With Jerry Crabtree in 1991, his lab mapped the first membrane-to-nucleus signaling pathway (calcium–calcineurin–NFAT). His lab co-discovered mTOR in 1994 (simultaneously with the Sabatini lab) and helped illuminate the mTOR-dependent nutrient-response signaling network. His lab discovered histone deacetylase (HDAC) and, together with David Allis and Michael Grunstein in 1996, the role of chromatin marks in gene expression.
His research illustrated that many small molecules are bifunctional and act by inducing proximity of signaling proteins, which he coined ‘molecular glues’. The discovery of molecular glues and development of chemical inducers of proximity led conceptually to the targeted degradation of proteins by small-molecule ‘PROTACs’. These efforts accelerated the development of many additional widely used drugs and more generally the field of chemical biology. His development of diversity-oriented synthesis, and integration of human biology and chemistry to guide the development of safe and effective therapeutics, among others, have dramatically advanced chemical biology and contributed to its becoming a vibrant area of life science research.
Schreiber is the Morris Loeb Professor in the Department of Chemistry and Chemical Biology at Harvard University and a Howard Hughes Medical Institute investigator.

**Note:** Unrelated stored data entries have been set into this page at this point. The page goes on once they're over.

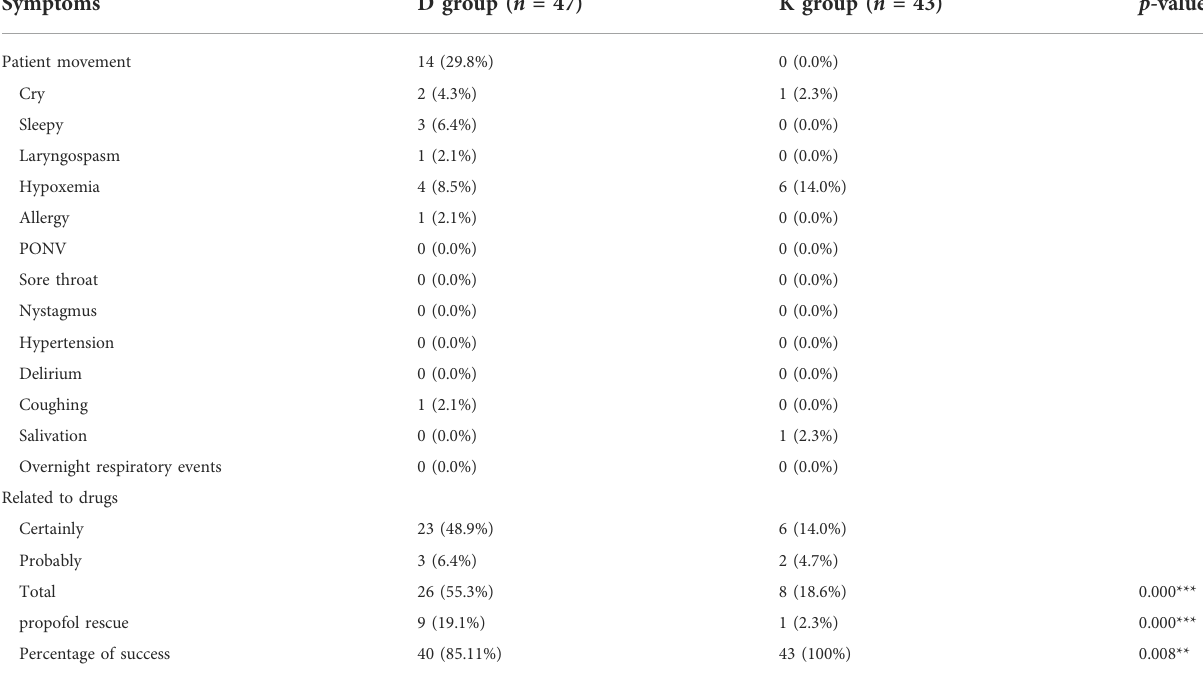
TABLE 4 Adverse effects, Propofol rescue and Percentage of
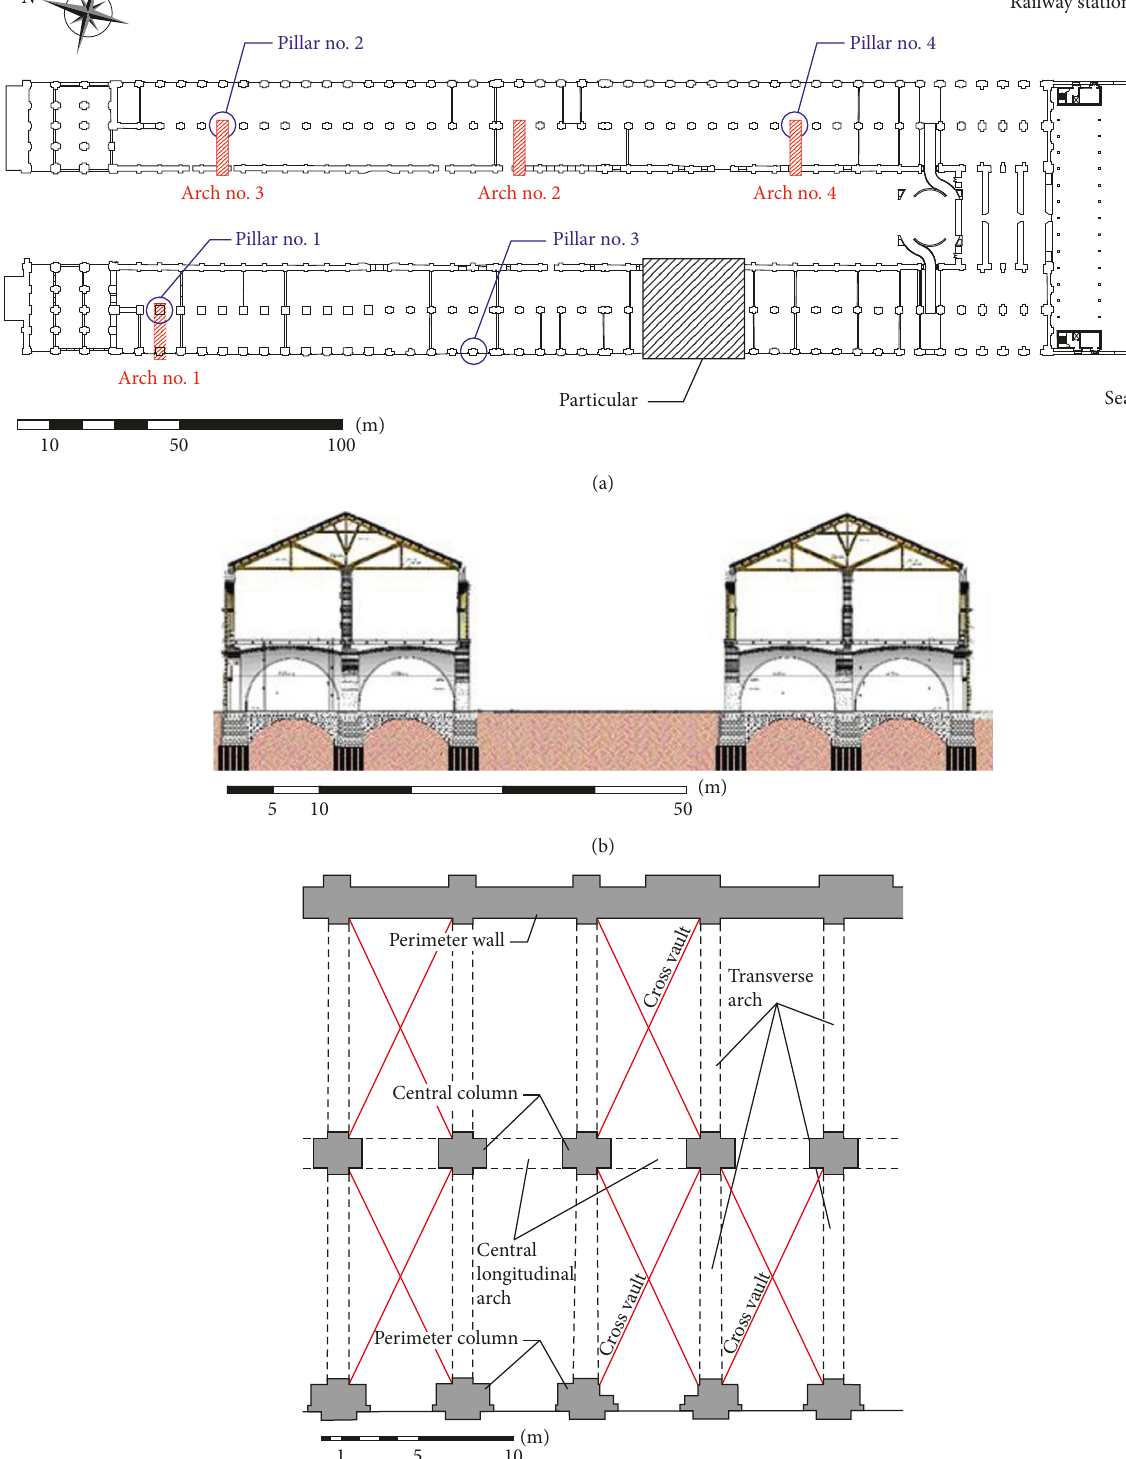
Figure 2: Geometrical survey of the building: (a) plan of the ground floor; (b) typical transversal section; (c) particular of the bearing structural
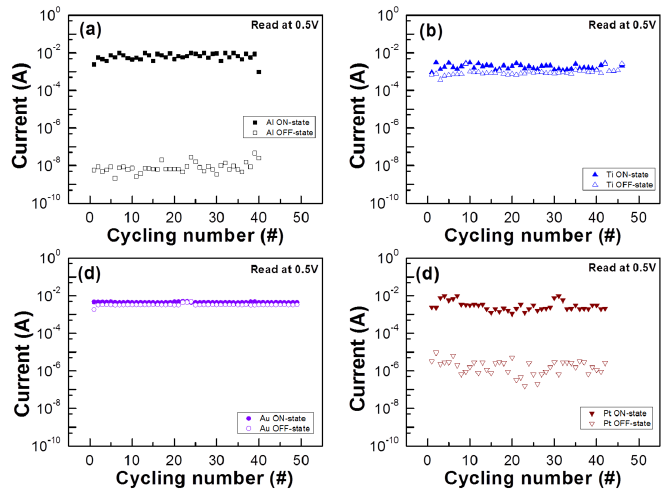
Figure 6. Endurance performance of the top electrode/STN/ITO structure with top electrode material of ( a ) Al; ( b ) Ti; ( c ) Au; and ( d ) Pt RRAM operated at room temperature.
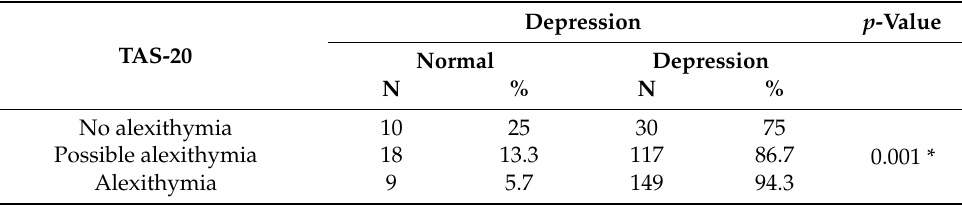
Table 2. Relationship between alexithymia and depression among medical students at King Khalid University, Saudi Arabia, 2022. TAS-20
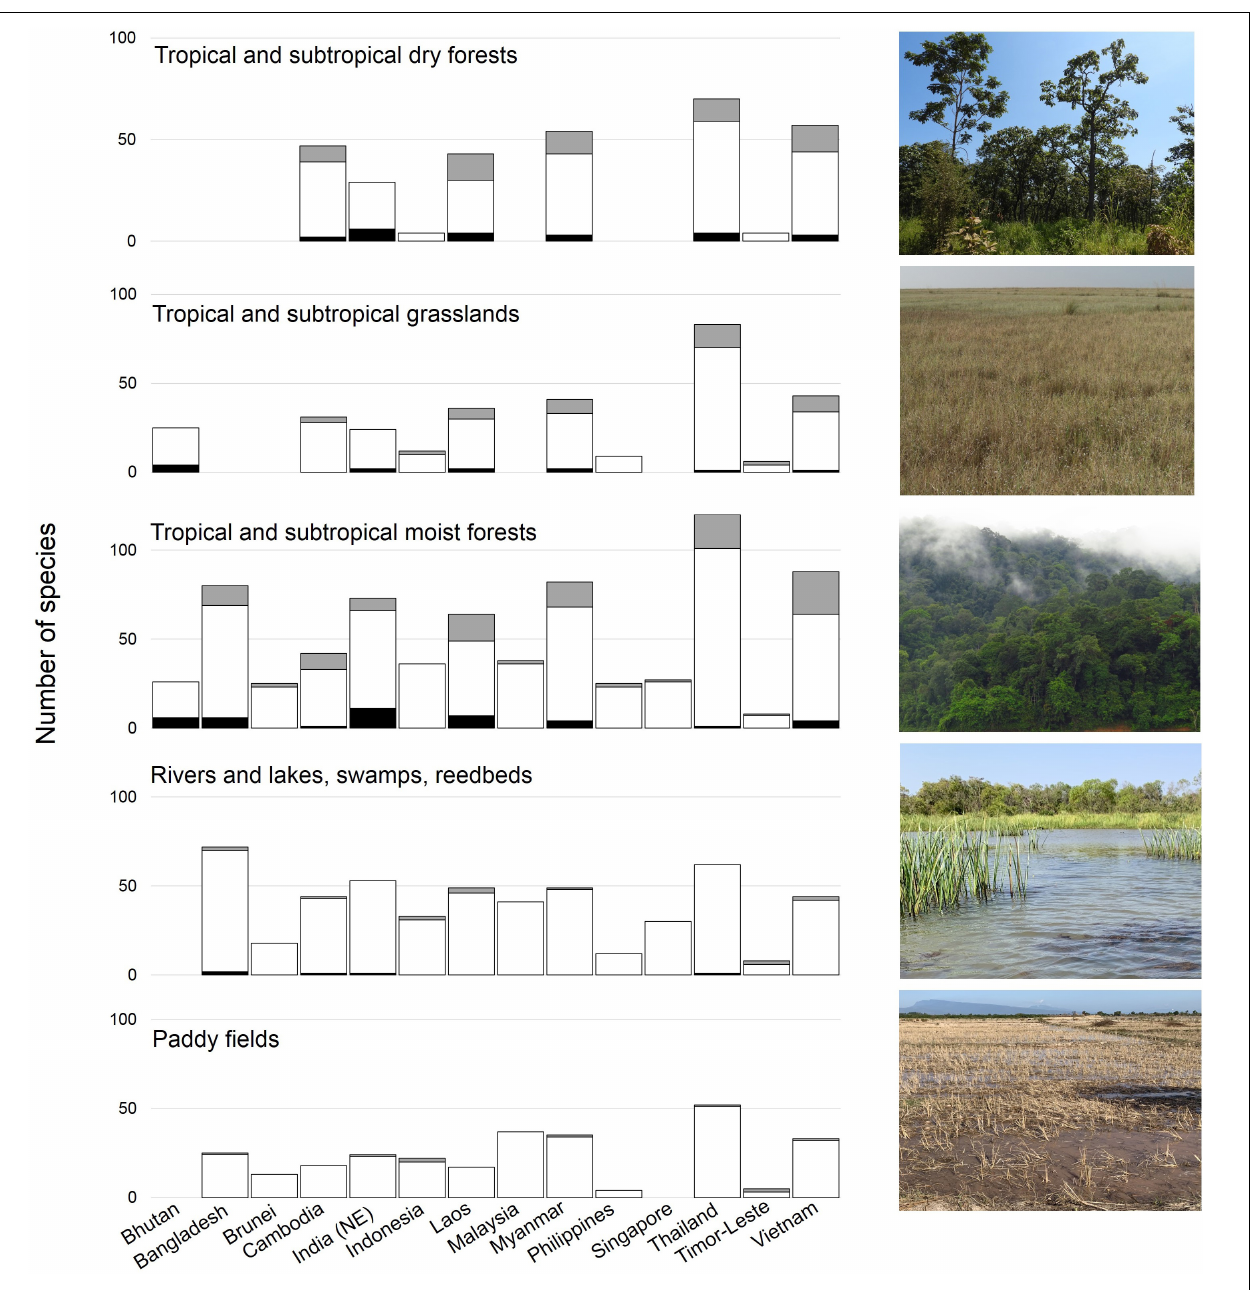
FIGURE 4 | Relative importance of biomes in tropical Asia for wintering migratory landbirds. Cultivated land, such as rice paddies, is among the most important of the human-modified landscapes for migratory landbirds (Image credits: Yong Ding Li). Grey bars (breeding species), white bars (wintering species), black bars (species on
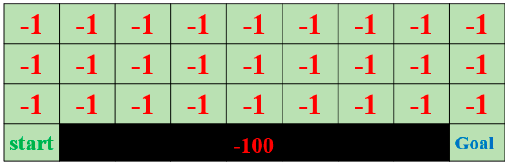
Figure 15. Example in the grid-world environment.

He is an elected member of the National Academy of Sciences, National Academy of Medicine, and the American Academy of Arts and Sciences. He is the recipient of numerous awards including the Wolf Prize in Chemistry.
Schreiber was a professor at Yale University from 1981 to 1988, and became a member of Harvard’s Department of Chemistry and Chemical Biology in 1988. He received his B.A. in chemistry from the University of Virginia and his Ph.D. in organic chemistry from Harvard University.